▶ **Cosa si richiede**
Estrai dai record riportati sotto ogni riga che contiene la stringa "before", copiandola senza modifiche.

_ _ _ _ _ _ _

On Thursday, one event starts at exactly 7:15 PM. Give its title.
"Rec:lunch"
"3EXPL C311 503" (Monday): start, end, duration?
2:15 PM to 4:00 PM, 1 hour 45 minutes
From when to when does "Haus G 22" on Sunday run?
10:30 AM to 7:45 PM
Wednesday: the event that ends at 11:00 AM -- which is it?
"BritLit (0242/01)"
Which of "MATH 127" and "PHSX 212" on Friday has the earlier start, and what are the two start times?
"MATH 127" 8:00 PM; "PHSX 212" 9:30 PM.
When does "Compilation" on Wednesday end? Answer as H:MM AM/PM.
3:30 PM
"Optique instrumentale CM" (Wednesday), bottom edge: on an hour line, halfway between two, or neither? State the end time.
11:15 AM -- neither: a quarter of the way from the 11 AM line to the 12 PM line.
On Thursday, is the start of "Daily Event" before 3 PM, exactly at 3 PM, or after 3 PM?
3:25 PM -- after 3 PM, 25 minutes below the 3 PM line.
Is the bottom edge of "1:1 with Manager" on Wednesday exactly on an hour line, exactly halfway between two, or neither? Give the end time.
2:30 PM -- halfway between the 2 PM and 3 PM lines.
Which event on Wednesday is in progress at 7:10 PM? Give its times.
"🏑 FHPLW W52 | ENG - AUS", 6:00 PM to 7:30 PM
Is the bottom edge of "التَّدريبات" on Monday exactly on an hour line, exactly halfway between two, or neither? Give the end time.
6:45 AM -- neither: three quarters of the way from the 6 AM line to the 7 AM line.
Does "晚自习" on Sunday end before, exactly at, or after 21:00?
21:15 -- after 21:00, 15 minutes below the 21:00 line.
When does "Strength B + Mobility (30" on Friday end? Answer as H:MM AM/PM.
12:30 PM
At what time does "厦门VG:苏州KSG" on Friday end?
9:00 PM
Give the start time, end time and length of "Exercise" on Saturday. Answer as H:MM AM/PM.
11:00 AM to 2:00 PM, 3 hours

_ _ _ _ _ _ _

▶ **Risultato dell'esercizio**
On Thursday, is the start of "Daily Event" before 3 PM, exactly at 3 PM, or after 3 PM?
Does "晚自习" on Sunday end before, exactly at, or after 21:00?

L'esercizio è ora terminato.